Ohne Ende
Mit großem Interesse habe ich im Programmheft zu dieser «Antigona» gelesen, dass nicht Gluck, sondern Tommaso Traetta der eigentliche Reformator der italienischen Barockoper war, und dass ohne seine Pionierleistung Mozart nie einen «Idomeneo» hätte schreiben können. Die Bekanntschaft mit dem Werk selbst hat mich dann allerdings etwas ratlos zurückgelassen, denn je weiter die Oper fortschreitet, desto mehr scheint sie der Barock-Konvention zu huldigen, bis hin zum aufgepappt wirkenden, damals obligatorischen «lieto fine».

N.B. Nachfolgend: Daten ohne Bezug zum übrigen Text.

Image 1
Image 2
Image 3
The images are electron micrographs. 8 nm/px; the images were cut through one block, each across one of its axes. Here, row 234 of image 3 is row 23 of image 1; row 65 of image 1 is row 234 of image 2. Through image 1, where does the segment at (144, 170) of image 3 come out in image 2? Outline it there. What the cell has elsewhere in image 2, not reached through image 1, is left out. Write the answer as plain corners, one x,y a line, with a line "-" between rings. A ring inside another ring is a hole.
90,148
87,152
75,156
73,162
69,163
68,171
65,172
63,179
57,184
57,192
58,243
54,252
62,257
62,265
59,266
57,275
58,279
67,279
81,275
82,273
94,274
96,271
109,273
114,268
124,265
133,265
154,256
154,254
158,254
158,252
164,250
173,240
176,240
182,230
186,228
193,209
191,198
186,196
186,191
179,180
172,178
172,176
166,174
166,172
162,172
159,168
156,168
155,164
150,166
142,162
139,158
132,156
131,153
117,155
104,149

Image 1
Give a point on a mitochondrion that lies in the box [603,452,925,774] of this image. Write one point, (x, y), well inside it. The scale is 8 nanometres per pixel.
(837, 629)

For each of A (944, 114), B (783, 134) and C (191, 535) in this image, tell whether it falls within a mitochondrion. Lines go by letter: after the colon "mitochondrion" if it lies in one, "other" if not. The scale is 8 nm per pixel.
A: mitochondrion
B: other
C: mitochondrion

Im letzten Akt reiht sich eine schöne Musiknummer an die andere, aber die Handlung tritt auf der Stelle. Antigona und Emone zelebrieren wie hundert Jahre später Aida und Radames einen Liebestod in der Gruft und werden dann zum Finale wieder aus der Versenkung gefahren. An die Tragödie des Sophokles darf man bei dem ausufernden Libretto Marco Coltellinis keinen Augenblick denken.

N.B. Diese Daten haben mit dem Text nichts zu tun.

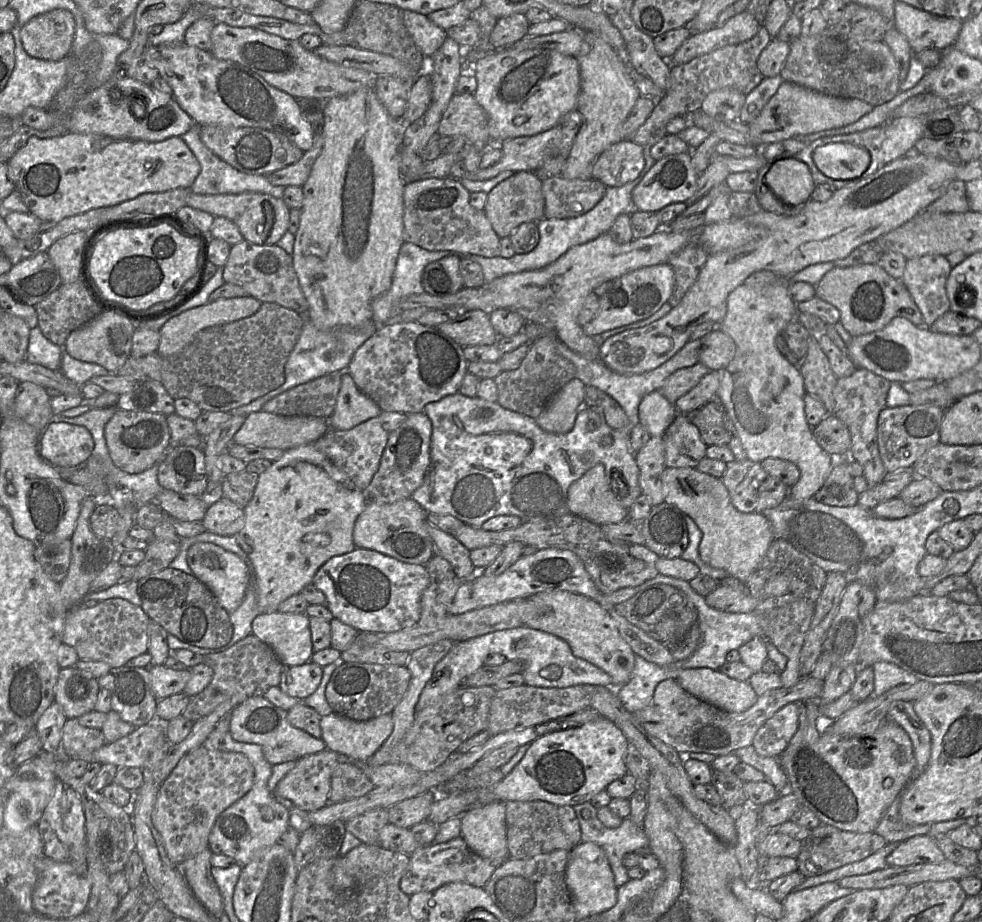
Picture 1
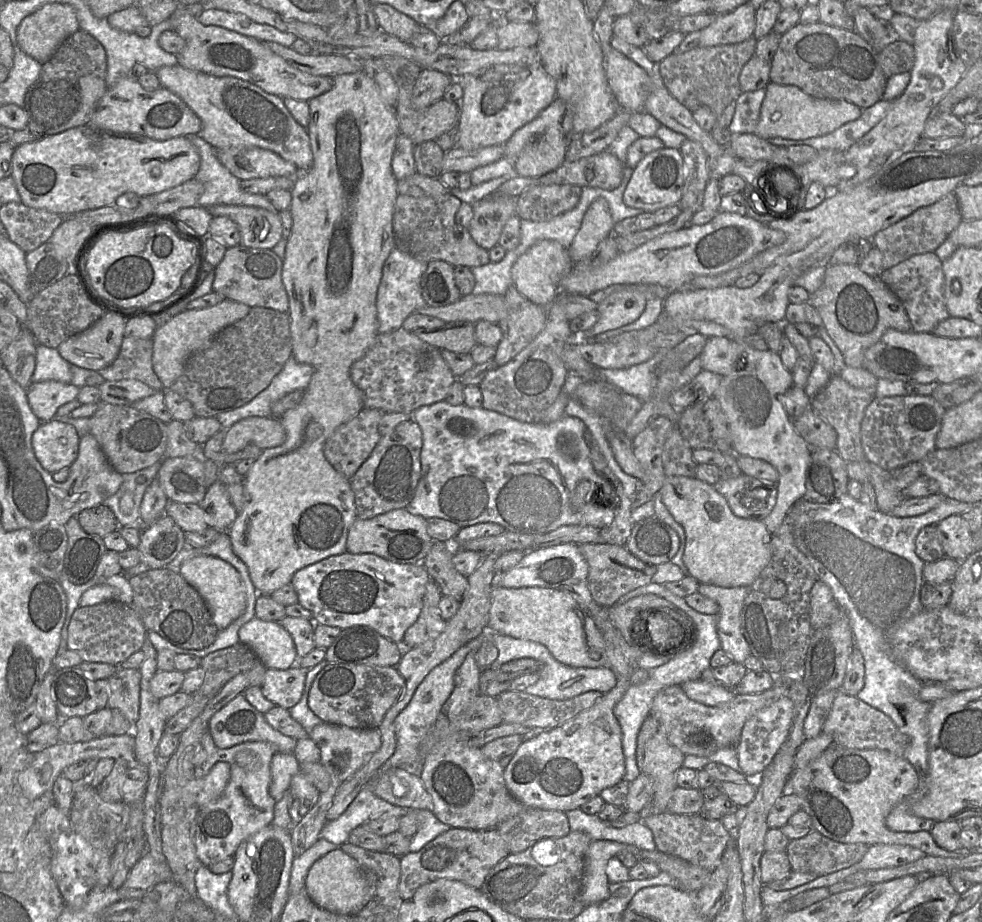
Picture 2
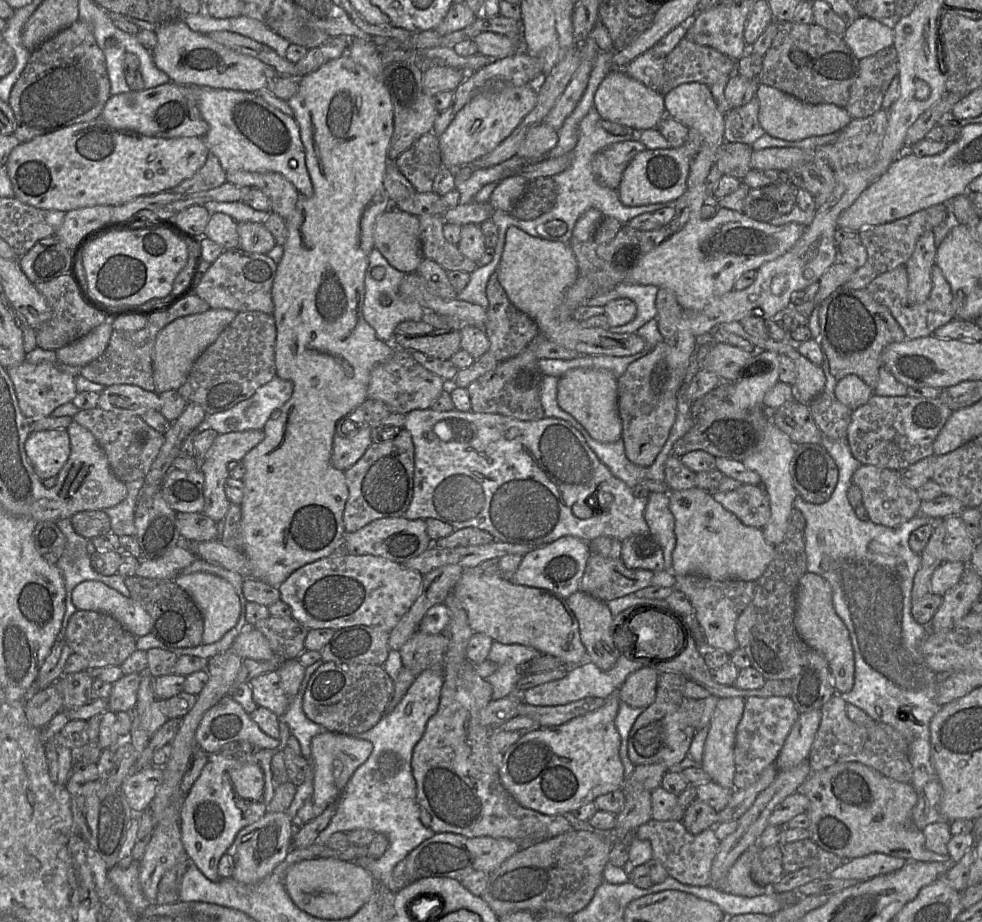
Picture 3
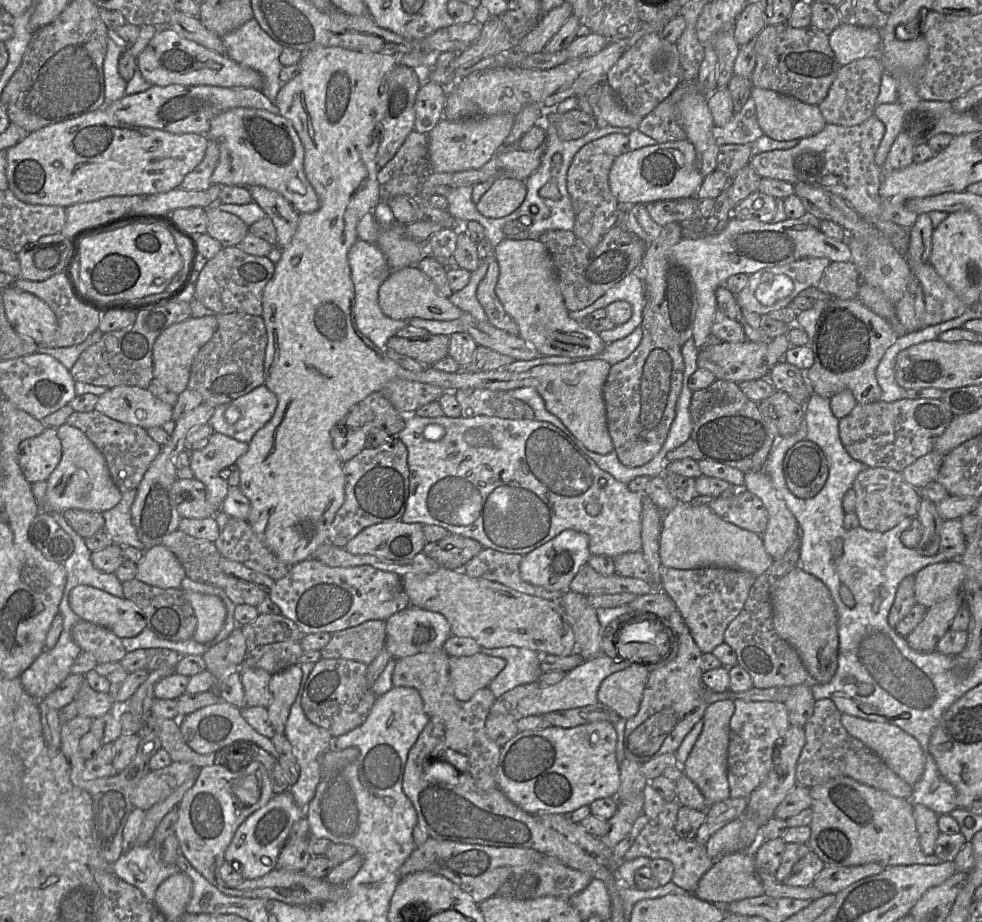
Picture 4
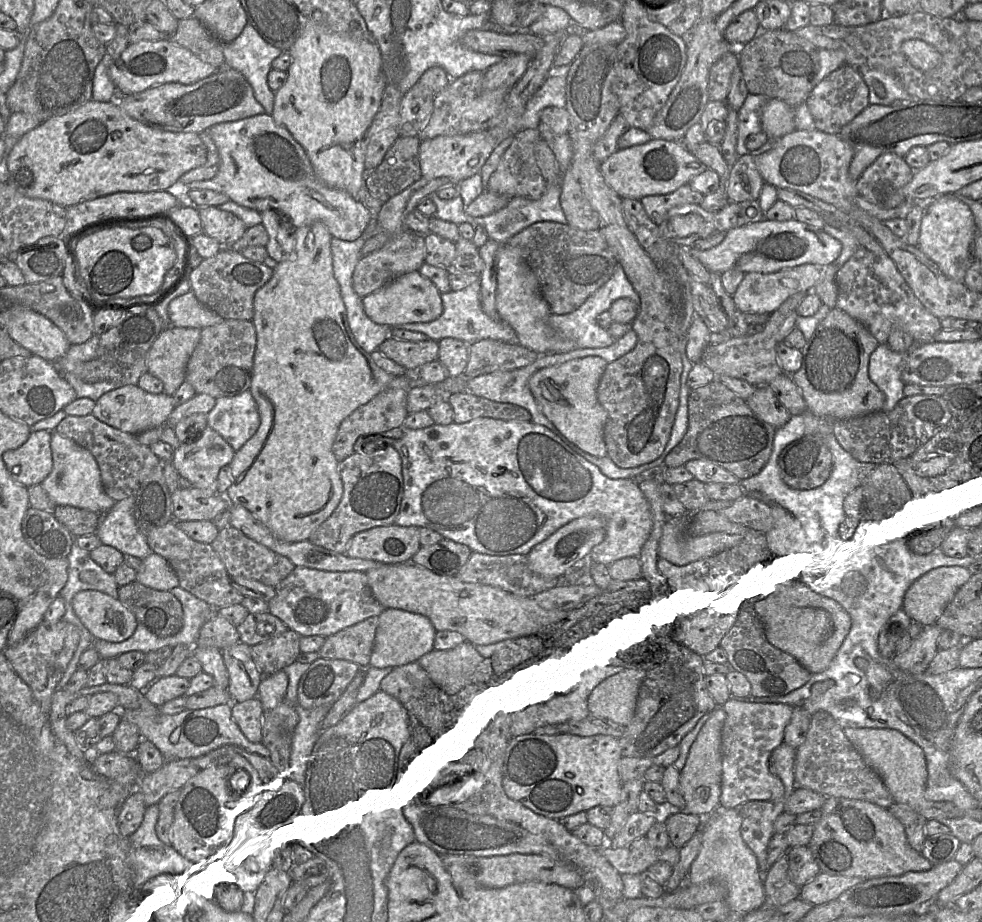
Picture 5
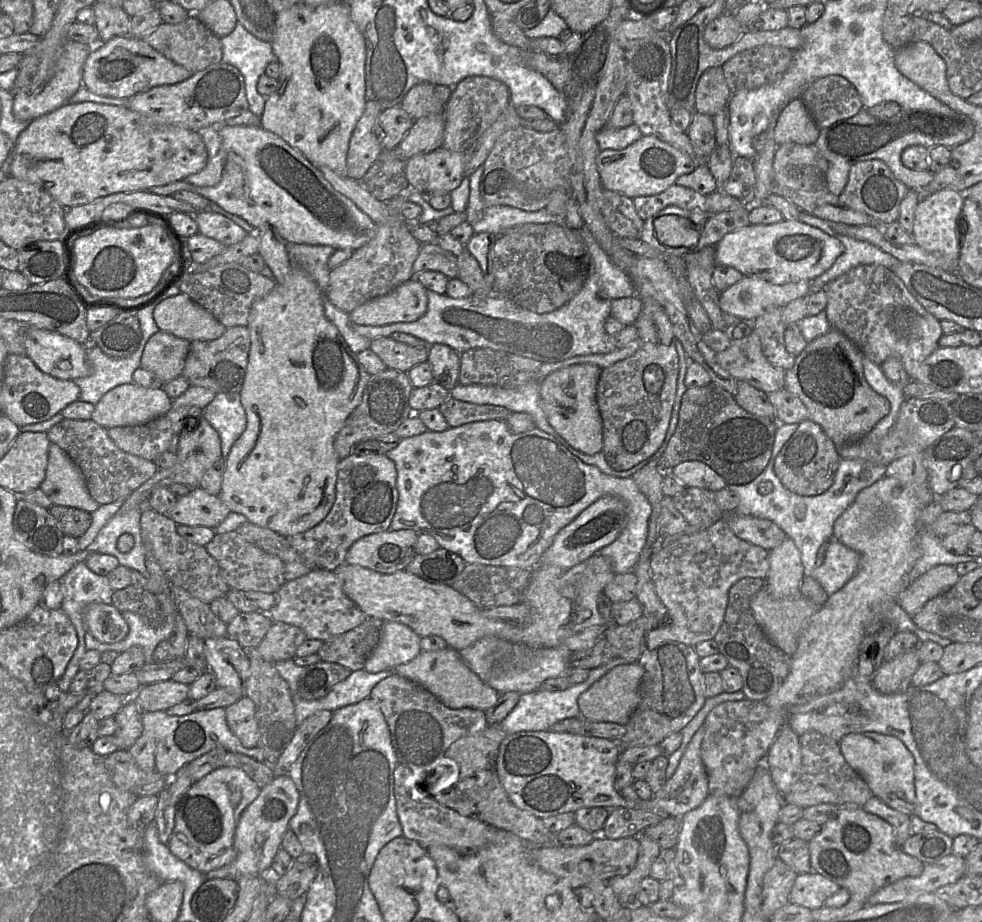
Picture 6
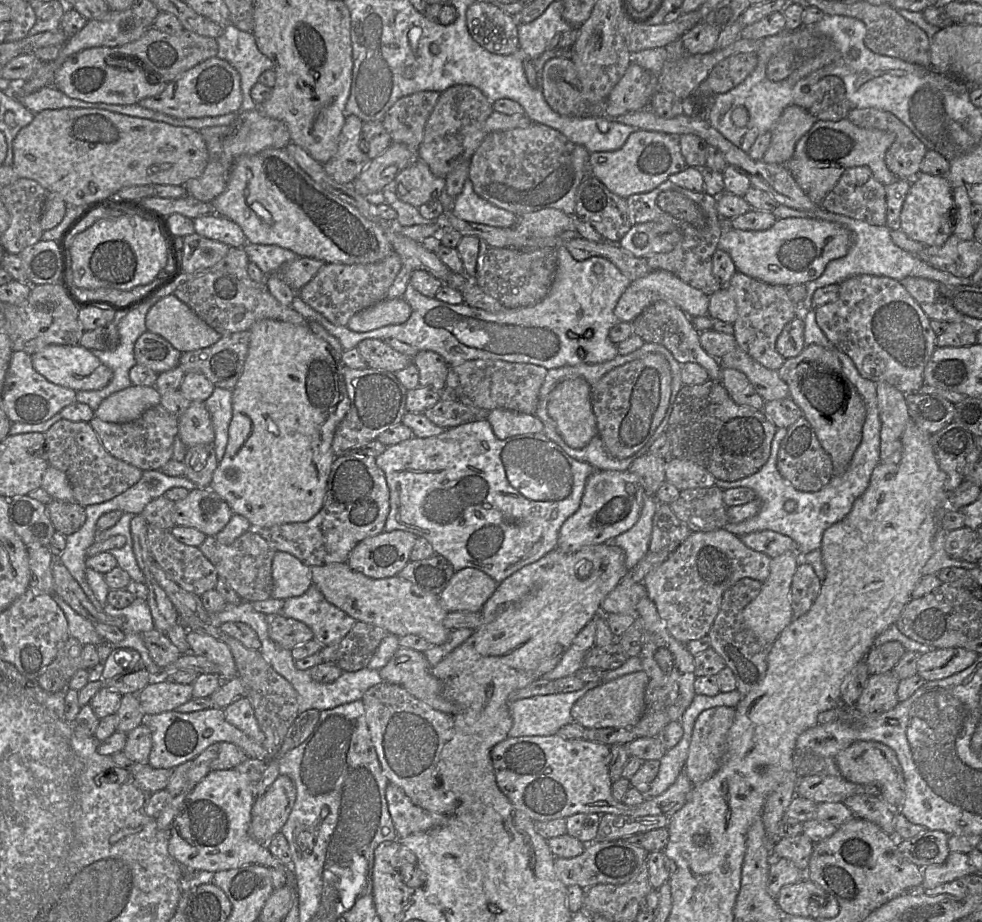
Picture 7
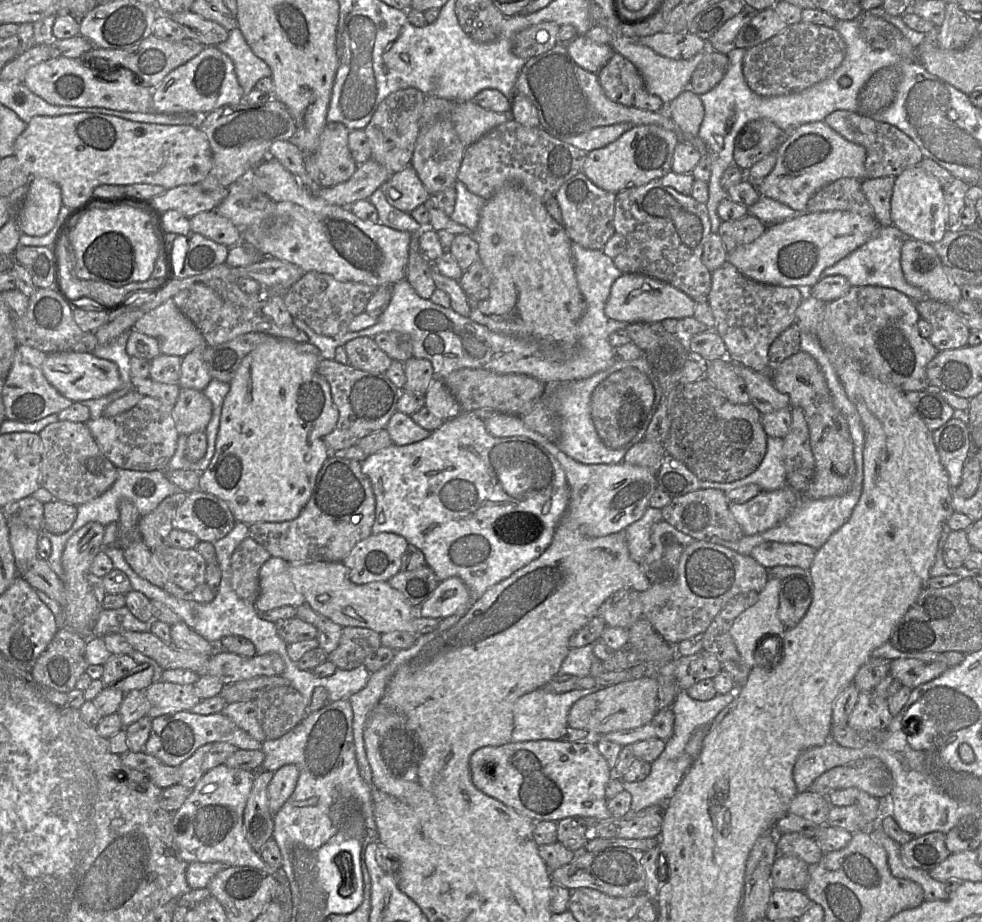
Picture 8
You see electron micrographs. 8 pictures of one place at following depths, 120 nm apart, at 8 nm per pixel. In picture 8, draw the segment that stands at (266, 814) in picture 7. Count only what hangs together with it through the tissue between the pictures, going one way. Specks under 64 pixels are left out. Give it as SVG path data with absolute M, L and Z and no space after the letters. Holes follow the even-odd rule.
M293 764L284 765L273 775L268 785L269 810L274 816L292 795L299 778L299 770Z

Es war der Wunsch von René Jacobs, mit diesem Werk, das Traetta 1772 für den Petersburger Hof komponierte, seine 20. Berliner Premiere zu feiern und zugleich die beliebten Barocktage zu Reformtagen umzufunktionieren. Jacobs setzte sich, wie zu erwarten, mit musikantischer Leidenschaft für ...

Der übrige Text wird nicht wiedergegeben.